Stilllegung alter Komponenten

Entsprechend beruht der nächste Schritt auf der fachgerechten Stilllegung der alten Komponente und deren Rückbau, um die Migration auf die neuen Komponenten sicherzustellen. Ein kontrollierter Rückbau ist insofern sehr wichtig, damit sichergestellt ist, dass alte Systeme nicht «vergessen» werden und somit eine bestehende Gefahr von ihnen ausgeht.

Ab hier beginnt der Kreislauf von vorne: Veraltete und ungepatchte Systeme (Systeme, die nicht mit den aktuellen ­Sicherheits-Updates betrieben werden), bieten eine ungemein grosse und unkontrollierbare Angriffsfläche für Cyberkriminelle. Wenn diese Basis geschaffen wurde, kann man sich der vorsorglichen Wartung (Predictive Maintenance) widmen. Hierbei werden in der kompletten Infrastruktur, jedoch an den notwendigen Stellen, digitale Sensoren platziert, welche rund um die Uhr Daten und Zustände erfassen und diese sammeln.

Werden diese Daten systematisch erfasst und ausgewertet, lassen sich daraus Rückschlüsse auf den Zustand der Infrastruktur ziehen.
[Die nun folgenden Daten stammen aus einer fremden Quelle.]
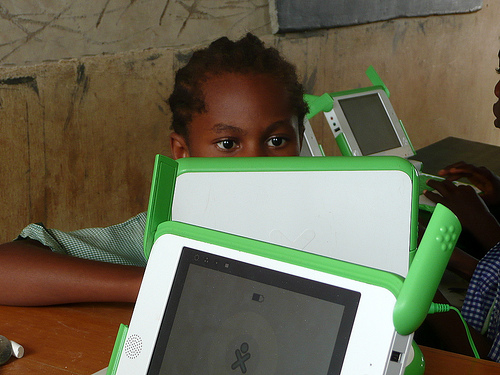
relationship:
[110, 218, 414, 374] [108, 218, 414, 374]
tablet in tablet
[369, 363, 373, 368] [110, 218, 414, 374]
spot on tablet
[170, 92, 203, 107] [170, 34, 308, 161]
braid on head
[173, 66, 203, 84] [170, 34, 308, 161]
braid on head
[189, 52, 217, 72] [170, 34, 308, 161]
braid on head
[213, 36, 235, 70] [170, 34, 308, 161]
braid on head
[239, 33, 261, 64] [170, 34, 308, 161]
braid on head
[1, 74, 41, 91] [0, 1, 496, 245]
dent on wall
Dementsprechend wird beispielsweise erkannt, wenn eine Festplatte sich dem «Lebensende» nähert, sodass sich diese proaktiv auswechseln lässt, bevor es zu einem Crash kommt und die Anlage deswegen stillsteht. Mithilfe solch eines funktionierenden Wartungskonzeptes wird signifikant dazu beigetragen, Stillstände zu vermeiden und Ausfallszeiten tief zu halten. Dadurch optimiert sich die Wartung grundsätzlich, da effektiv nur noch die Komponenten ersetzt werden müssen, welche nachweislich fehlerhaft sind oder kurz vor dem Zusammenbruch stehen. Zudem lässt sich eine Analyse auf Randzeiten planen, sodass die Auswirkungen auf das laufende System möglichst tief gehalten werden können.

Dieser Fachartikel erschien in der gedruckten Ausgabe SicherheitsForum 1-2022.